For the past 3 years CAHPS surveys and scores have been a hot topic at the annual Patient Experience Summit (#PESummit) hosted by Cleveland Clinic. This year, however, there was barely a mention of it. Instead, the concept of “real-time” – for patient access, feedback and communication was the top discussion point.
The Consumer Assessment of Healthcare Providers & Systems (CAHPS) is an annual survey that measures the perceptions of patients of their health plan and the quality of care they receive. The CAPHS Hospital Survey (commonly referred to as HCAHPS) asks patients about the care delivered during an inpatient stay at a hospital facility.
HCAHPS surveys have very specific questions and are usually mailed out to patients after they have been discharged from a facility. The survey can also be administered via telephone or an interactive voice response (IVR) system.
Because of the impact the HCAHPS results have on hospital reimbursement from the Centers for Medicare & Medicaid Services (CMS), the surveys have been a top point of discussion for the past three years at patient experience conferences, including PESummit.

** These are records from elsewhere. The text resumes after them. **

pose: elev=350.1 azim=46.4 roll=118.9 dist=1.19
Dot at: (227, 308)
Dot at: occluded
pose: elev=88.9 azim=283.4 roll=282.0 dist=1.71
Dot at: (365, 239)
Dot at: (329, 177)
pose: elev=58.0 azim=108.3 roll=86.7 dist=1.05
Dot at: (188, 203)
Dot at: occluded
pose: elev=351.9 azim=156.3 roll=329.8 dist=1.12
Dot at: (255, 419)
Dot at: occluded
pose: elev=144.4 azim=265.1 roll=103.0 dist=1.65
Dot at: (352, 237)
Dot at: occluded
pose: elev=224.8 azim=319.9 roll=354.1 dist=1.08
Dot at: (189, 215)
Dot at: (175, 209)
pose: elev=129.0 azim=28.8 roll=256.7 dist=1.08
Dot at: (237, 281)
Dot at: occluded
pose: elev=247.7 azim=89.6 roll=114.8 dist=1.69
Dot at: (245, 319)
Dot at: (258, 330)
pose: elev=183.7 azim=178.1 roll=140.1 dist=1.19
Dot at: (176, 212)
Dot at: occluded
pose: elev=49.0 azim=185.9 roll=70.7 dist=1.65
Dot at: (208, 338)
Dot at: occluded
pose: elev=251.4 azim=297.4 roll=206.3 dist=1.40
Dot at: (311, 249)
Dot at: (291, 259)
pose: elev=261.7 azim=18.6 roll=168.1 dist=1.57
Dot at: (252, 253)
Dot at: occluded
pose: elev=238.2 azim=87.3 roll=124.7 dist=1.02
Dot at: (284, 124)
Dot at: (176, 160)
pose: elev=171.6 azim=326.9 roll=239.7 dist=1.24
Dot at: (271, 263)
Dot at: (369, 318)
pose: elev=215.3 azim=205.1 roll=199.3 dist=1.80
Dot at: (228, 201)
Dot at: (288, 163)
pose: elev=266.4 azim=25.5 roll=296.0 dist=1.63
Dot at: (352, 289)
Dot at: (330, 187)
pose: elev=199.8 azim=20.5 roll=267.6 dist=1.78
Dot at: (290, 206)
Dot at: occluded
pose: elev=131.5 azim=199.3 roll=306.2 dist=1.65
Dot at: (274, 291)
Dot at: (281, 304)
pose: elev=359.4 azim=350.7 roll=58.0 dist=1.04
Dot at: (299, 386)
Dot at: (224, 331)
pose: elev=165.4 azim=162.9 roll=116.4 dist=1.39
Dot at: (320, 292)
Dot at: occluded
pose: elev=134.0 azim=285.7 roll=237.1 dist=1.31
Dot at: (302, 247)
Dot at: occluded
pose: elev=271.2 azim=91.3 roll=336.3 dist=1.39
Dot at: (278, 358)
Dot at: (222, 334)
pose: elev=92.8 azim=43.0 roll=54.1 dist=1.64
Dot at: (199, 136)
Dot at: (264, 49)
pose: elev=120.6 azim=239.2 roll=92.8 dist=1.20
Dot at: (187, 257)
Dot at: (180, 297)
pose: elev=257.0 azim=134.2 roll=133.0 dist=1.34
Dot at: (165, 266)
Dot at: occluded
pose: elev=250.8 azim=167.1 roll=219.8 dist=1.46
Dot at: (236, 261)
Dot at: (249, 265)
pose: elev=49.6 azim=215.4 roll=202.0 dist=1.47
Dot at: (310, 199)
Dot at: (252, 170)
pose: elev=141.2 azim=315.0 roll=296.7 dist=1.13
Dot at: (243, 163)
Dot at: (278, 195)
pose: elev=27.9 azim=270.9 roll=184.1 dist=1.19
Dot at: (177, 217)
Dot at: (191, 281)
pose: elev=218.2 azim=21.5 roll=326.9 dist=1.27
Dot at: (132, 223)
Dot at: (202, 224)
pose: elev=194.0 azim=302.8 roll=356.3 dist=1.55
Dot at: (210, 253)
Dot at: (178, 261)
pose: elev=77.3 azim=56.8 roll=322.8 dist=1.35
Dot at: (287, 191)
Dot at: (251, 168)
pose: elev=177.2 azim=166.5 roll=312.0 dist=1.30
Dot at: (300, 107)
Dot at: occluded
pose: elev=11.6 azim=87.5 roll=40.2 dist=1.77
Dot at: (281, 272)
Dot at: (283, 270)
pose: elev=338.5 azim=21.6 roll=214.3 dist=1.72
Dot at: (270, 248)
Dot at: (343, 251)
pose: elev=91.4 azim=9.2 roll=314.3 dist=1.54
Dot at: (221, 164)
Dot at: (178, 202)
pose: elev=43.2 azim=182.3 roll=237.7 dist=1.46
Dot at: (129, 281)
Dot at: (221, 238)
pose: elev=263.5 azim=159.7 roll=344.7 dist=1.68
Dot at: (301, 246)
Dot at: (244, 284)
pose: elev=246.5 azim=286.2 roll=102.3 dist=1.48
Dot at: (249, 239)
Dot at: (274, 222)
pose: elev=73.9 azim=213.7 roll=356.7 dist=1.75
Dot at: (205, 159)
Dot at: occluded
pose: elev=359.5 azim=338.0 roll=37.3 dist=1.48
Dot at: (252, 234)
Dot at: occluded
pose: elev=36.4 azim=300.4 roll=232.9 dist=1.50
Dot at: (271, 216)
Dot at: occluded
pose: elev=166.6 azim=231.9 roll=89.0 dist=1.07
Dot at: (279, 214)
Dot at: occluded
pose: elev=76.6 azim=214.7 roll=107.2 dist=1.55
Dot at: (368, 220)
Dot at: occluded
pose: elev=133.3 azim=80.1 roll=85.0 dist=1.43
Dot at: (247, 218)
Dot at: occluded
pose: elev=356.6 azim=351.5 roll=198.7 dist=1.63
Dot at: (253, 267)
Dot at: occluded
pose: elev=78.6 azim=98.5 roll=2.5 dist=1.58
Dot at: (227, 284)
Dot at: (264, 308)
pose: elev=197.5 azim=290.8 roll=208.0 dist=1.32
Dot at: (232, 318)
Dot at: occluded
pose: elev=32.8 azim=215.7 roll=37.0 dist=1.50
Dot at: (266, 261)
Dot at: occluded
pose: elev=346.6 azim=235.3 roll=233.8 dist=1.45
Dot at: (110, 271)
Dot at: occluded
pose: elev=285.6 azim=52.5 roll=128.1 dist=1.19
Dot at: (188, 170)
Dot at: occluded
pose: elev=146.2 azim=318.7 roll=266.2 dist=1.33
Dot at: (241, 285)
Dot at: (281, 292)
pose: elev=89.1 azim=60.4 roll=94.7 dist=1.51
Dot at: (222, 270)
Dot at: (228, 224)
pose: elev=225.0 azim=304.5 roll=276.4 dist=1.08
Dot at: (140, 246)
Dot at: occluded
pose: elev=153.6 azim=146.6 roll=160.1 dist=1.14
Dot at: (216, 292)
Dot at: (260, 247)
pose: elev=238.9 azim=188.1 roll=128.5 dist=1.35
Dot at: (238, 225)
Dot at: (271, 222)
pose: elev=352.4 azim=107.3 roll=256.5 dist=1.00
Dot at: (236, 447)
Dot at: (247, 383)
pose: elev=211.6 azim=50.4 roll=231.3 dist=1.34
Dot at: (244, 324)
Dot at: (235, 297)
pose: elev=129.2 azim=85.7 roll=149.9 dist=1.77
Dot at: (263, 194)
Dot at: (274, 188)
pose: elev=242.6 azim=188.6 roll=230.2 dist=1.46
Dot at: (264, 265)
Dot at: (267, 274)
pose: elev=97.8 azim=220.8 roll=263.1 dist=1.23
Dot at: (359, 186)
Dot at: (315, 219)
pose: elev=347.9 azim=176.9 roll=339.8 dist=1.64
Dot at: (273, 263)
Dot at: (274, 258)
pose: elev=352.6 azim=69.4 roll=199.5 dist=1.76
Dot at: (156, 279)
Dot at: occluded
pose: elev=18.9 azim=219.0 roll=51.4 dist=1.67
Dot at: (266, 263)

But that wasn’t the case this year.
At #PESummit there was a noticeable lack of HCAHPS discussion. In fact, there was only a single session where HCAHPS was mentioned. Just one! In addition, I did not hear it as a topic of conversation in the hallways between presentations. Instead, the talk was all around providing patients with:
- Real-time access to healthcare (through online booking, provider matching, and EHR portals)
- The ability to provide real-time feedback and make requests of their care team and administrators
- Immediate access to staff who can help address issues via email, text, phone calls and social media
This shift away from HCAHPS was a welcome change. Results from after-the-fact surveys can help guide systemic changes over the long-term but they do little to improve things for patients currently in their room or who want to access care immediately. Only through real-time technologies and processes can this be achieved. Only in this way can healthcare become more consumer-friendly.
To me, the lack of HCAHPS talk at PESummit is evidence that the mindset in healthcare is changing. I feel that there is now genuine movement away from managing patient experience as a check-the-box activity to something that is proactively managed. I see organizations getting creative in their use of technology to bring consumer-like conveniences (example: texting, care navigators, etc.) to healthcare.
I left PESummit feeling encouraged and hopeful.